Tuesday, June 04, 2013


Sending “the LGBT soufflé back to the kitchen”

Robert Oscar Lopez of the California State University system reflects on the French protests against “gay marriage.”  What he sees is an encouraging rebuttal to the propaganda that family redefinition is historically inevitable and the product of an enlightened populace.
The French resistance to same-sex marriage has demonstrated that an ostensibly progressive nation that had little issue with homosexuality as a moral question can change its mind, not based on ignorance of reality, but based on knowing more about what same-sex marriage really means.

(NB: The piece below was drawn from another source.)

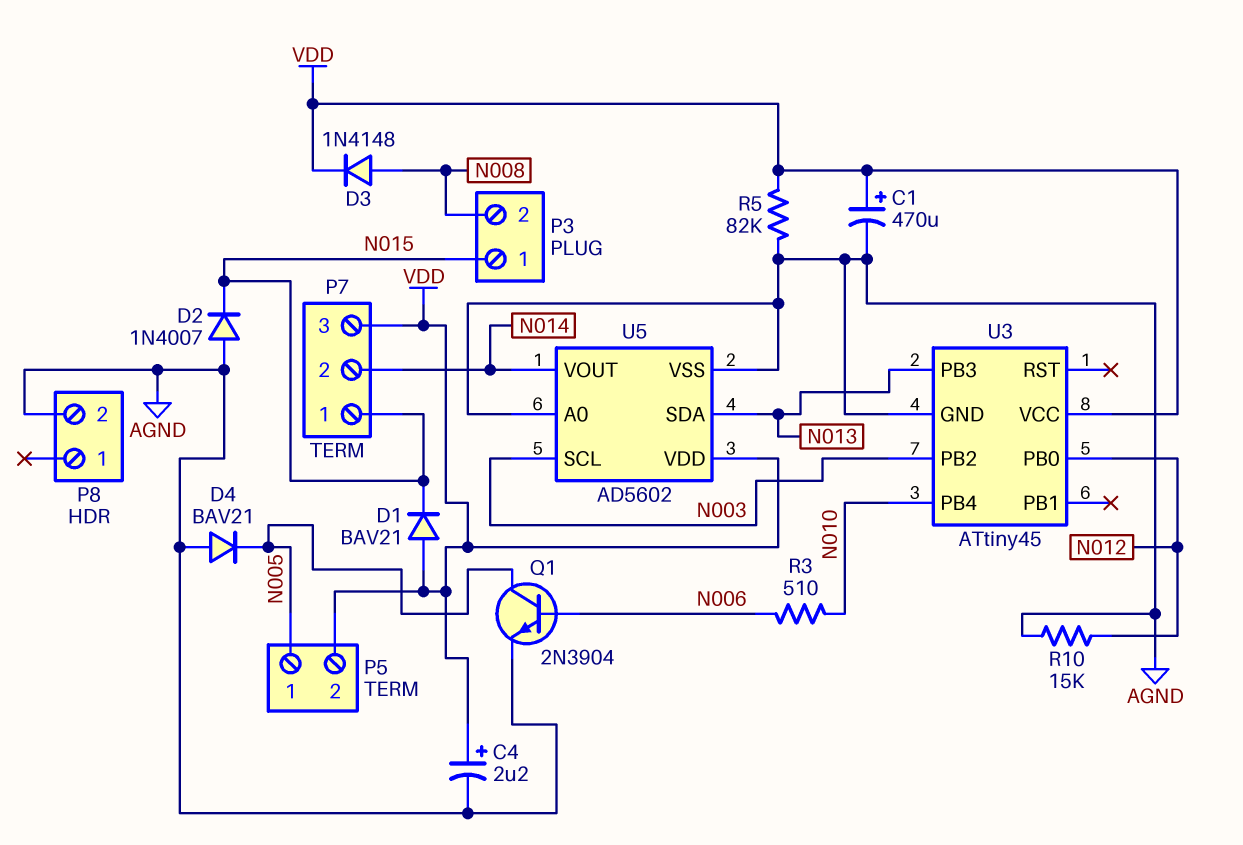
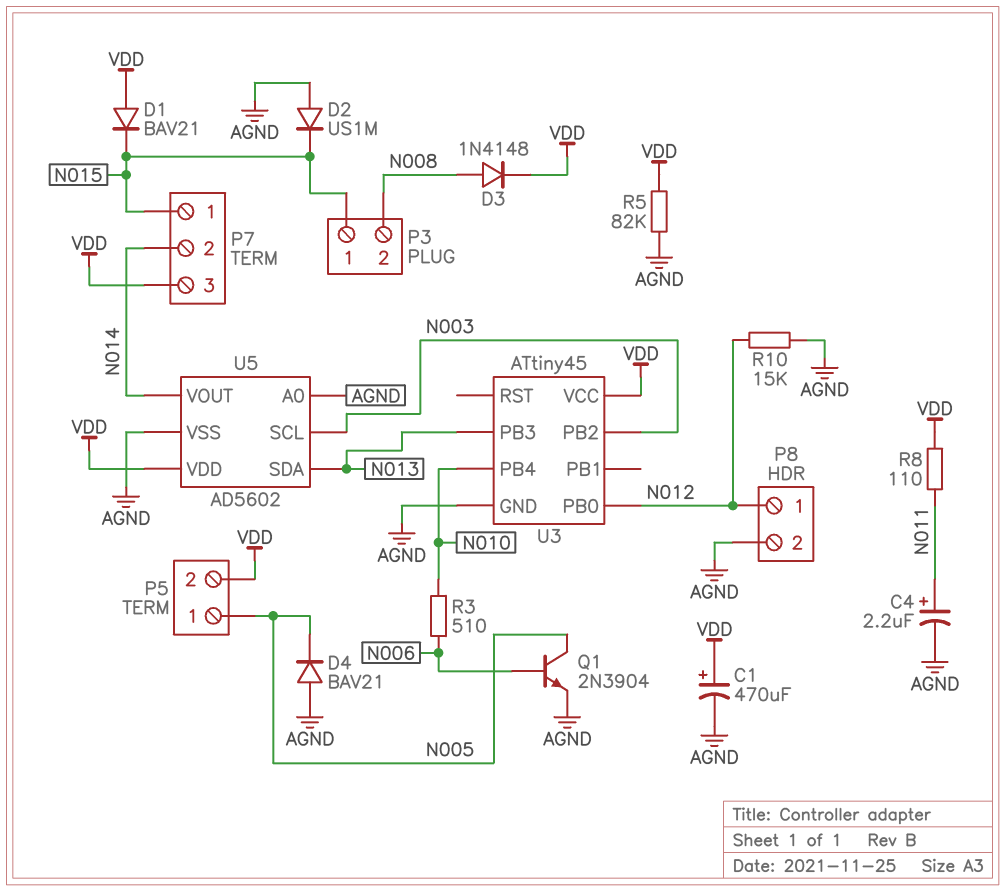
C4: 2.2uF (plus VDD, minus AGND) -> 2.2uF (plus N011, minus AGND)
D2: diode 1N4007 (A AGND, K N015) -> diode US1M (A AGND, K N015)
P8 pin 1: none -> N012
R8: none -> 110 (N011, VDD)

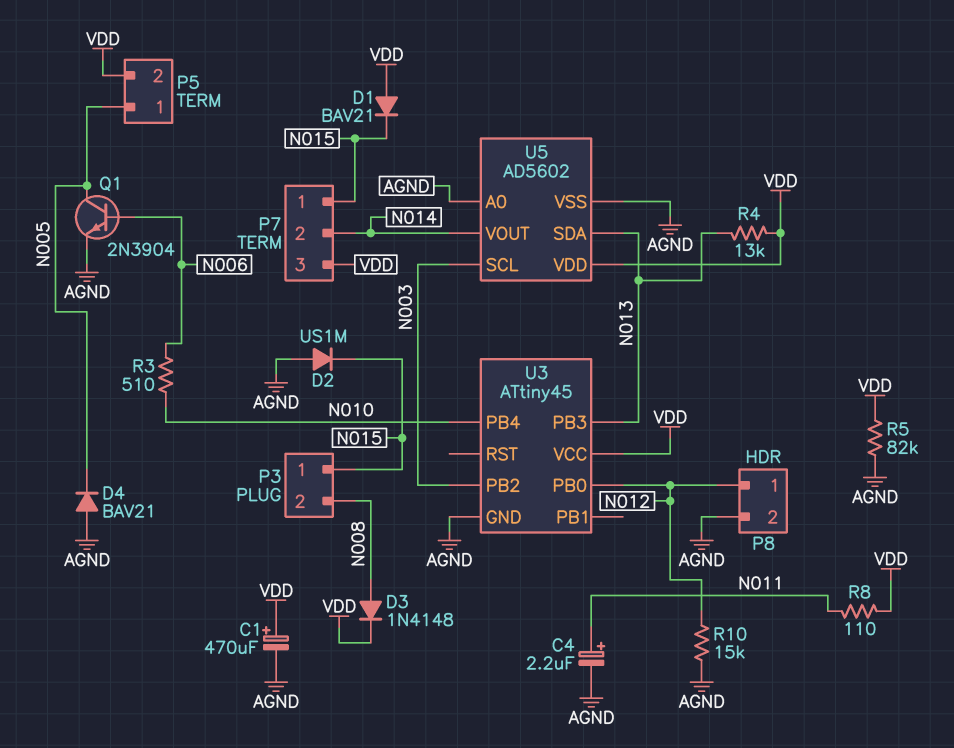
R4: none -> 13k (N013, VDD)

Lopez points out that knowledge of faux marriage’s impact on children and even on women in other parts of the world contributed to the shift in French opinion
While same-sex adoption survived massive protests, its chances are going to be rather slim because of the long waiting list of heterosexual couples looking to adopt. Since France’s public controversy, now Russia has refused to authorize any more adoptions into the country and India has blocked surrogacy by same-sex couples. It will be more difficult for same-sex couples to mask their purchase of babies through surrogates abroad as international adoption.
The French attorney general Christiane Taubira tried to skirt the French ban on surrogacy with a memo allowing the government to treat overseas babies conceived by surrogate mothers as adoptees eligible for citizenship. Instead of quiet acquiescence to this sleight, she sparked mass protests against the merchandizing of women’s wombs. The shocking turn in the Washington Post, with an unprecedented column criticizing surrogacy by Kathleen Parker, might be evidence that the French street revolution set off a chain reaction that eventually brought even a super gay-friendly American publication like the Post to face the grim business behind same-sex parenting.
Lopez also outs “gay marriage” advocates as aware that reasoned reflection (hear that, “three legged stool” tools?) works against them
If we take a step back and examine how the international LGBT lobby has fought for same-sex marriage, we see that the lobby’s leaders must be equally aware that nothing is inevitable about acceptance of same-sex marriage, regardless of what they say publicly. Rather than patience, haste has characterized their tactics.
As is often the case, loud cries of “Justice!” tend to be appeals to ignorance.

During my days as a priest in Los Angeles, I listened to lib prot icon George Regas lecture diocesan convention about our need to affirm all things gay.  “If you just get to know these people… just get to know them…”

In those days, I was typical liberal seminary produce.  I was fine with inclusion and fairness.  I grew up near Silverlake and Hollywood, and gay people were a normal part of my life.  It was in meeting and interacting with Fr. Regas’ bunch - Episcopal gay activists - that my opinion shifted.  Their crazed tribalism, their blindness to consequences on the wider church, their insistent distortion of the Bible even when presented with overwhelming contrary evidence and their knee jerk zealotry for anti-Christian causes beyond their own led me to give up gay marriage as anything remotely Christian.

I’m not sure an appeal like Lopez’s will resonate here in the U.S., because the heterosexual majority, with its serial marriages and “baby moms and baby dads,” long ago gave up on the well being of children as a defining quality of marriage.  “Gay marriage” is coherent here because so many Americans buy the false gospel of individual satisfaction in all things.

But Lopez does show that in some settings, “experience” works against the advocates of the latest thing, and that claims of “enlightenment and historical inevitability” are foundations of sand.